# Cruise control question.



## Aramz06 (Mar 2, 2008)

I'm not sure if this was normal, so I'm just going to throw it out there. So I was on my way back home from an early class this morning, I was on the highway so I had cruise control running at 66mph solid. As the highway began to drop an incline and going downhill, I felt the car slowing down, and speeding up constantly. Now I'm pretty sure what the computer is trying to do is keep the 66 mph solid and not slow down nor speed up because of the incline, but the speedometer was reading 67 mph to 69 mph, and would keep changing through those speeds every other second. I decided not to touch anything and just kind of get a feel for what the car is trying to do. The car would drone pretty loud every time this happen, and I felt the pull every time it tried to speed up again. Is this normal, and goes with my explanation? or is there something wrong with the Cruise Control.

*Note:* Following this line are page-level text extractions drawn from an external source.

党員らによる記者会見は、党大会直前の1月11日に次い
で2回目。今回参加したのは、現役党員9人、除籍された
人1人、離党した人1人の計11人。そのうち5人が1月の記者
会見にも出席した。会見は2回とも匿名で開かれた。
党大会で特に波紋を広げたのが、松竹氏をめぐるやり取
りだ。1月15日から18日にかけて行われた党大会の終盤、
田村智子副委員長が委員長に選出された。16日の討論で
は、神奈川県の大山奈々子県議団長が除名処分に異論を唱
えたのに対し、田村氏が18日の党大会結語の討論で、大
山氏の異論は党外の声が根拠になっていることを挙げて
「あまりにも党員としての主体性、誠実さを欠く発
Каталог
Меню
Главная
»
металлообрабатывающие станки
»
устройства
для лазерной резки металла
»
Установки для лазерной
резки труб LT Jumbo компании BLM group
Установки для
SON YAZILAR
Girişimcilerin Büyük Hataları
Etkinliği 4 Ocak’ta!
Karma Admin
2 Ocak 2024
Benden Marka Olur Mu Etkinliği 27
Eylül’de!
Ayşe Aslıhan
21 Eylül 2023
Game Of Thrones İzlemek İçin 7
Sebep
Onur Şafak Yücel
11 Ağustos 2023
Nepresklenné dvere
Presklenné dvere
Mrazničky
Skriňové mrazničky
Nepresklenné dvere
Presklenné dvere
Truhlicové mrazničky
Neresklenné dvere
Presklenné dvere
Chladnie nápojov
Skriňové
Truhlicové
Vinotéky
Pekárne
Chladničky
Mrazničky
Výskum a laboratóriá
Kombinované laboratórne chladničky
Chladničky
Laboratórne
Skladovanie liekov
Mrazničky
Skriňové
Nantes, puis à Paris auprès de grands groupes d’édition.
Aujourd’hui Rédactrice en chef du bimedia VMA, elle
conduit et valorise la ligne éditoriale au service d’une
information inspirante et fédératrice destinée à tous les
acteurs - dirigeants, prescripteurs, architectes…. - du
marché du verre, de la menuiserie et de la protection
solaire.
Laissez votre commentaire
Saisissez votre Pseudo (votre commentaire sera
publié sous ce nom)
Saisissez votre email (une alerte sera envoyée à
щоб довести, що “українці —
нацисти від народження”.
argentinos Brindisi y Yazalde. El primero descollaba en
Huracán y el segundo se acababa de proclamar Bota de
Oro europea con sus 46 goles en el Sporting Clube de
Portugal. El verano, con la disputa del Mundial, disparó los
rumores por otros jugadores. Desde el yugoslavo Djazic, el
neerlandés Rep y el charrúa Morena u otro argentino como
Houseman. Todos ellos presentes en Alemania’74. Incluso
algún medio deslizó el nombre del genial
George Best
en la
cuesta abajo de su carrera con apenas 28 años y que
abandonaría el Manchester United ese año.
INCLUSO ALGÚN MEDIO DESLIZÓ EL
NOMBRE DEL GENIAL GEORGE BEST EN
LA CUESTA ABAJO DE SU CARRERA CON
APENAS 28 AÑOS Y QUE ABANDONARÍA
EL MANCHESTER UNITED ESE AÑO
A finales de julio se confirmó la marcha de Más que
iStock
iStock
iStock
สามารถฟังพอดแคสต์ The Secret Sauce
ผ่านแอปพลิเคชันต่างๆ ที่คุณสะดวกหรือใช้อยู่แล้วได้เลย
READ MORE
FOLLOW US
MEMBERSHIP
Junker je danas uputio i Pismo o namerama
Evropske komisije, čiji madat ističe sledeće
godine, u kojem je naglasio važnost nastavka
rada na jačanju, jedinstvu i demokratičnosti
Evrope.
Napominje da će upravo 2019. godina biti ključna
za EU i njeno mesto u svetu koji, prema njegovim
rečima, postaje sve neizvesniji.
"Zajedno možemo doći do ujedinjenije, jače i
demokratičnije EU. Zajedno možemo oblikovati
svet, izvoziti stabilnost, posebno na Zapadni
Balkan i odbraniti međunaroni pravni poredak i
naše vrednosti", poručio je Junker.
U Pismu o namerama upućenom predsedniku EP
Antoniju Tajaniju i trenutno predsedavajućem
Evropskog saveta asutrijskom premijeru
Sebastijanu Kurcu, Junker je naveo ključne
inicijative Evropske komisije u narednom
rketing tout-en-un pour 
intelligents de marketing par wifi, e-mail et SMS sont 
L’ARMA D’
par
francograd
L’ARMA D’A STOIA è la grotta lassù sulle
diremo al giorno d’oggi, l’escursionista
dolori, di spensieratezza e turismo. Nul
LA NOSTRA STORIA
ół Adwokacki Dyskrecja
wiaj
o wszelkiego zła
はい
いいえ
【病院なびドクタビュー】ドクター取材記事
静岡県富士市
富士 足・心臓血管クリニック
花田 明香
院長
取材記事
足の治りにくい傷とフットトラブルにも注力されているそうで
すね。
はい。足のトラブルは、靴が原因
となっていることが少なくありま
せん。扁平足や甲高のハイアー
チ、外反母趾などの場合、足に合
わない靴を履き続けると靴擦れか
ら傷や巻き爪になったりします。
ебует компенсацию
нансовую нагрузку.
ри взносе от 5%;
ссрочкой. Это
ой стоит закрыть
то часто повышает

-Also, I have had my check engine light on since last night, but since my local Pontiac dealer has shut down completely... I called today and Chevy will have a look at it under warranty. Because of school right now I don't have the time to take the car out to the Chevy dealer, and can't really leave it there overnight unless its Friday. Is this a major issue I should really try and have looked at as soon as possible? or can I get around this for the next few days.


----------



## GM4life (Mar 18, 2007)

Sounds normal man. The computer will do its best to maintain speed on the downhill, cruise control just lets out of the "accelerator" it does not apply the brakes that will explain the increasing amount of speed going downhill.


----------



## deg04gto (Feb 10, 2008)

Sounds normal to me as well but not sure about your check engine light


----------



## GTO JUDGE (May 14, 2005)

I had a 96 Ram that did that. You could really hear the torque converter working, it was very pronounced. I have noticed a little of what you reported in the goat. Your computer is compensating for changes in the roadway and adjusting to maintain the set speed. Get that check engine light taken care of ASAP.


----------